- [Extracted text]
“At about nine o’clock I crept up with my cello to a ditch and placed my chair half in and half out of it, quite crooked, but I knew that the exquisite voice was there, under a thicket of oak leaves, ready to sing to his little wife.”
Beatrice Harrison, the celebrated British cellist and friend of Elgar, later also recalled how the nightingale eventually burst into song on that balmy May evening of 1924, duetting with her “like a loosely improvised cadenza over a bass ground.” The moment, captured in Harrison’s Surrey woodland garden by the BBC, its first ever outside broadcast, enchanted a worldwide audience.
South Korean-born cellist Su-a Lee, the charismatic Scottish Chamber Orchestra front-desker, though equally adept on musical saw with the quirkier Mr McFall’s Chamber and erstwhile collaborator with such rock giants as Eric Clapton, has also been living close to nature during lockdown at the secluded Speyside home of her partner, the folk musician Hamish Napier.

- [Given data]

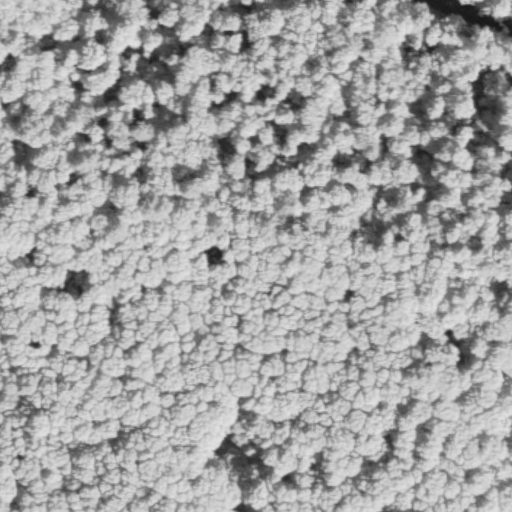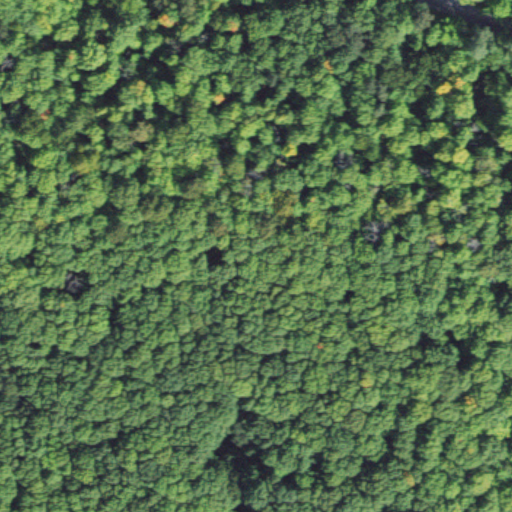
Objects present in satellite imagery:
road: (475, 14)
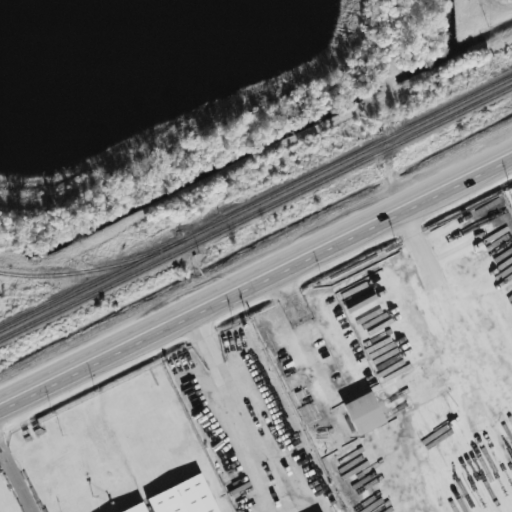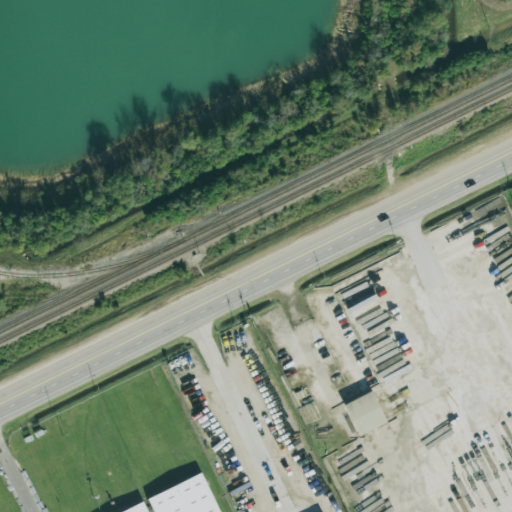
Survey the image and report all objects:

- [Request A] In the cellist passage, which organization captured Harrison's duet with the nightingale?
- [Request B] Using the cellist passage, explain why Harrison put up with setting her chair crookedly, half in and half out of the ditch.
- [Request C] Copy the stretch of the cellist passage from "Beatrice Harrison, the" through "a worldwide audience.".
The listing comes from a separate source.

- [Reply A] The BBC captured it, in its first ever outside broadcast.

- [Reply B] She accepted the awkward, crooked spot because she knew the nightingale's exquisite voice was right there, under a thicket of oak leaves, ready to sing to his little wife.

- [Reply C]
Beatrice Harrison, the celebrated British cellist and friend of Elgar, later also recalled how the nightingale eventually burst into song on that balmy May evening of 1924, duetting with her “like a loosely improvised cadenza over a bass ground.” The moment, captured in Harrison’s Surrey woodland garden by the BBC, its first ever outside broadcast, enchanted a worldwide audience.